Fleurs de roseaux, deux rives enneigées,
Eau brumeuse, automne d’un fleuve.
Le vent soutenant la voile, on se meut sans ramer.
Le son de la flûte appelle la lune, elle descend sur l’île bleue.
Koan zen , Maître Wanshi , 13e siècle .
Traduction : Hokkai Sensei
1. Le timonier manœuvre la barre dans l’obscurité
L’homme est au gouvernail, mais il n’y a pas de route tracée. La nuit représente l’inconnu, l’absence de repères. Le geste du timonier n’est pas une lutte, mais une simple orientation dans l’espace vide. Dans le zen, cela évoque la pratique dans l’incertitude : marcher, s’asseoir, respirer sans savoir où l’on va, et pourtant avancer.
2. Une barque solitaire vire de bord dans la nuit
La barque est l’être humain, fragile et seul. Elle n’est pas un navire puissant, mais une petite embarcation portée par le courant. Vire de bord : changer de direction, accepter de se retourner. Dans le zen, c’est le retournement de la lumière (un terme souvent employé : hishiryō, la pensée qui se retourne). Le lâcher-prise qui permet de s’ouvrir à une autre rive.
3. Fleurs de roseaux, deux rives enneigées
Beauté sobre, mais aussi dépouillement. Les fleurs de roseaux sont simples, éphémères, et la neige efface les formes. Dans le zen, c’est l’esthétique du vide et de la pureté : rien à ajouter, tout est déjà là.
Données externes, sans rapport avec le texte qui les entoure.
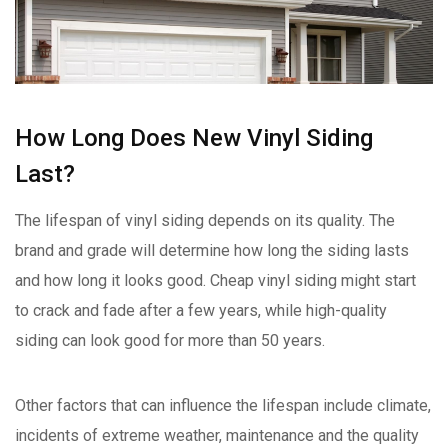
How Long Does New Vinyl Siding
Last?
The lifespan of vinyl siding depends on its quality. The
brand and grade will determine how long the siding lasts
and how long it looks good. Cheap vinyl siding might start
to crack and fade after a few years, while high-quality
siding can look good for more than 50 years.
Other factors that can influence the lifespan include climate,
incidents of extreme weather, maintenance and the quality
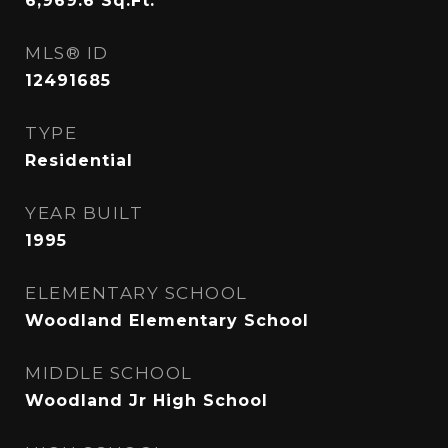
6,969.6
Sq.Ft.
MLS® ID
12491685
TYPE
Residential
YEAR BUILT
1995
ELEMENTARY SCHOOL
Woodland Elementary School
MIDDLE SCHOOL
Woodland Jr High School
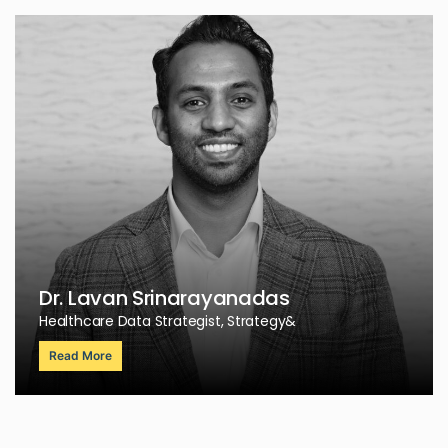
Dr. Lavan Srinarayanadas
Healthcare Data Strategist, Strategy&
Read More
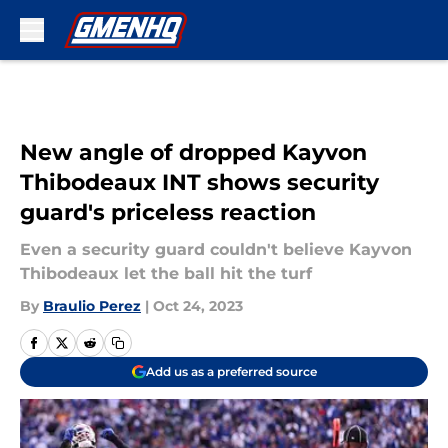
Skip to main content
New angle of dropped Kayvon
Thibodeaux INT shows security
guard's priceless reaction
Even a security guard couldn't believe Kayvon
Thibodeaux let the ball hit the turf
By
Braulio Perez
|
Oct 24, 2023
Add us as a preferred source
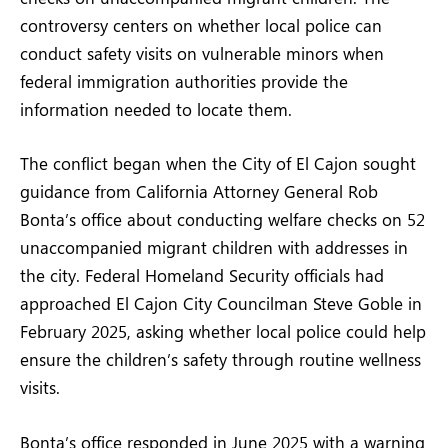
controversy centers on whether local police can
conduct safety visits on vulnerable minors when
federal immigration authorities provide the
information needed to locate them.
The conflict began when the City of El Cajon sought
guidance from California Attorney General Rob
Bonta’s office about conducting welfare checks on 52
unaccompanied migrant children with addresses in
the city. Federal Homeland Security officials had
approached El Cajon City Councilman Steve Goble in
February 2025, asking whether local police could help
ensure the children’s safety through routine wellness
visits.
Bonta’s office responded in June 2025 with a warning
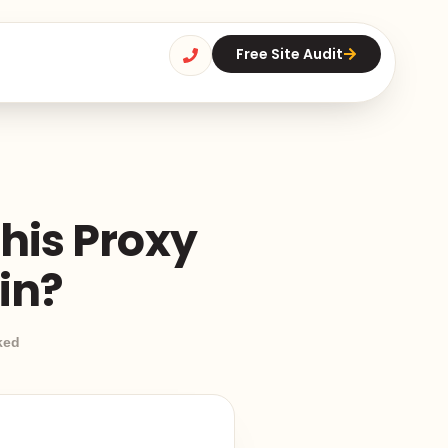
Free Site Audit
his Proxy
in?
ked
La neige recouvre les distinctions, les dualités.
4. Eau brumeuse, automne d’un fleuve
Le temps : l’automne, le passage, la maturité, mais aussi la mélancolie.
La brume : l’impermanence, l’incertain.
Le fleuve : la vie, qui s’écoule sans fin. Ici, tout est mouvant, insaisissable.
Dans le zen, cela rappelle que chaque instant est complet, même s’il est brumeux.
5. Le vent soutenant la voile, on se meut sans ramer
Non-agir (wu wei). L’action juste est celle qui s’aligne avec le vent, avec la réalité telle qu’elle est. Pas besoin de forcer, de ramer contre le courant. C’est l’art d’être porté. Le zen enseigne que l’on ne pratique pas pour atteindre, mais qu’on se laisse pratiquer par la vie.
6. Le son de la flûte appelle la lune, elle descend sur l’île bleue
Le geste le plus simple : souffler dans une flûte , touche l’univers.
La lune descend : image de l’éveil, de l’évidence. Il n’y a pas d’effort, pas de conquête : le cosmos répond spontanément à la sincérité de l’instant. La musique est le souffle vital, et la lune l’esprit pur qui se reflète.